══ Material supplied
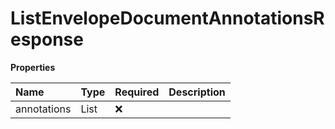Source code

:# ListEnvelopeDocumentAnnotationsResponse

**Properties**

| Name        | Type             | Required | Description |
| :---------- | :--------------- | :------- | :---------- |
| annotations | List<Annotation> | ❌       |             |
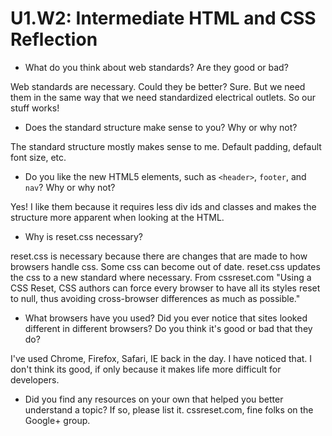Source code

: # U1.W2: Intermediate HTML and CSS Reflection

* What do you think about web standards? Are they good or bad?

Web standards are necessary. Could they be better? Sure. But we need them in the same way that we need standardized electrical outlets. So our stuff works!

* Does the standard structure make sense to you? Why or why not?

The standard structure mostly makes sense to me. Default padding, default font size, etc. 

* Do you like the new HTML5 elements, such as `<header>`, `footer`, and `nav`? Why or why not?

Yes!  I like them because it requires less div ids and classes and makes the structure more apparent when looking at the HTML. 

* Why is reset.css necessary? 

reset.css is necessary because there are changes that are made to how browsers handle css. Some css can become out of date. reset.css updates the css to a new standard where necessary. From cssreset.com "Using a CSS Reset, CSS authors can force every browser to have all its styles reset to null, thus avoiding cross-browser differences as much as possible."

* What browsers have you used? Did you ever notice that sites looked different in different browsers? Do you think it's good or bad that they do?

I've used Chrome, Firefox, Safari, IE back in the day. I have noticed that. I don't think its good, if only because it makes life more difficult for developers. 

* Did you find any resources on your own that helped you better understand a topic? If so, please list it.
cssreset.com, fine folks on the Google+ group. 
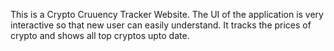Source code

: This is a Crypto Cruuency Tracker Website. The UI of the application is very interactive so that new user can easily understand. It tracks the prices of crypto and shows all top cryptos upto date.
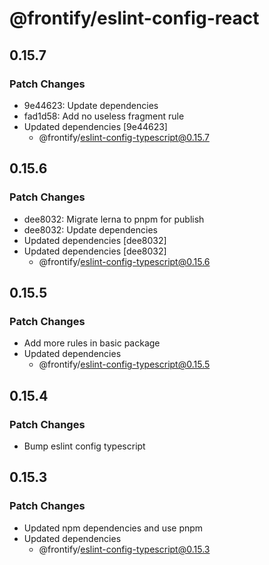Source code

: # @frontify/eslint-config-react

## 0.15.7

### Patch Changes

-   9e44623: Update dependencies
-   fad1d58: Add no useless fragment rule
-   Updated dependencies [9e44623]
    -   @frontify/eslint-config-typescript@0.15.7

## 0.15.6

### Patch Changes

-   dee8032: Migrate lerna to pnpm for publish
-   dee8032: Update dependencies
-   Updated dependencies [dee8032]
-   Updated dependencies [dee8032]
    -   @frontify/eslint-config-typescript@0.15.6

## 0.15.5

### Patch Changes

-   Add more rules in basic package
-   Updated dependencies
    -   @frontify/eslint-config-typescript@0.15.5

## 0.15.4

### Patch Changes

-   Bump eslint config typescript

## 0.15.3

### Patch Changes

-   Updated npm dependencies and use pnpm
-   Updated dependencies
    -   @frontify/eslint-config-typescript@0.15.3
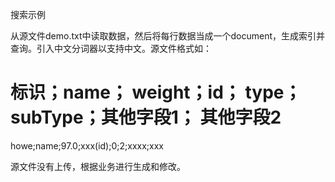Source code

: 搜索示例

从源文件demo.txt中读取数据，然后将每行数据当成一个document，生成索引并查询。引入中文分词器以支持中文。源文件格式如：

# 标识；name； weight；id； type； subType；其他字段1； 其他字段2
howe;name;97.0;xxx(id);0;2;xxxx;xxx

源文件没有上传，根据业务进行生成和修改。
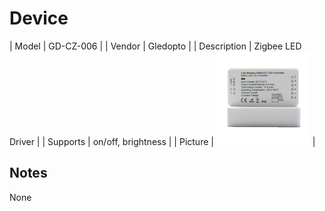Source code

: 
# Device

| Model | GD-CZ-006  |
| Vendor  | Gledopto  |
| Description | Zigbee LED Driver |
| Supports | on/off, brightness |
| Picture | ![../images/devices/GD-CZ-006.jpg](../images/devices/GD-CZ-006.jpg) |

## Notes

None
════
**Task requirements**
Could you give back the records starting with the line with "Required | Description |" and going on through the line with "Do you like", switching "standard structure" to "basic layout" and changing nothing else, with the pictures left out?

**Output for this task**
| Name        | Type             | Required | Description |
| :---------- | :--------------- | :------- | :---------- |
| annotations | List<Annotation> | ❌       |             |
Source code

: # U1.W2: Intermediate HTML and CSS Reflection

* What do you think about web standards? Are they good or bad?

Web standards are necessary. Could they be better? Sure. But we need them in the same way that we need standardized electrical outlets. So our stuff works!

* Does the basic layout make sense to you? Why or why not?

The basic layout mostly makes sense to me. Default padding, default font size, etc. 

* Do you like the new HTML5 elements, such as `<header>`, `footer`, and `nav`? Why or why not?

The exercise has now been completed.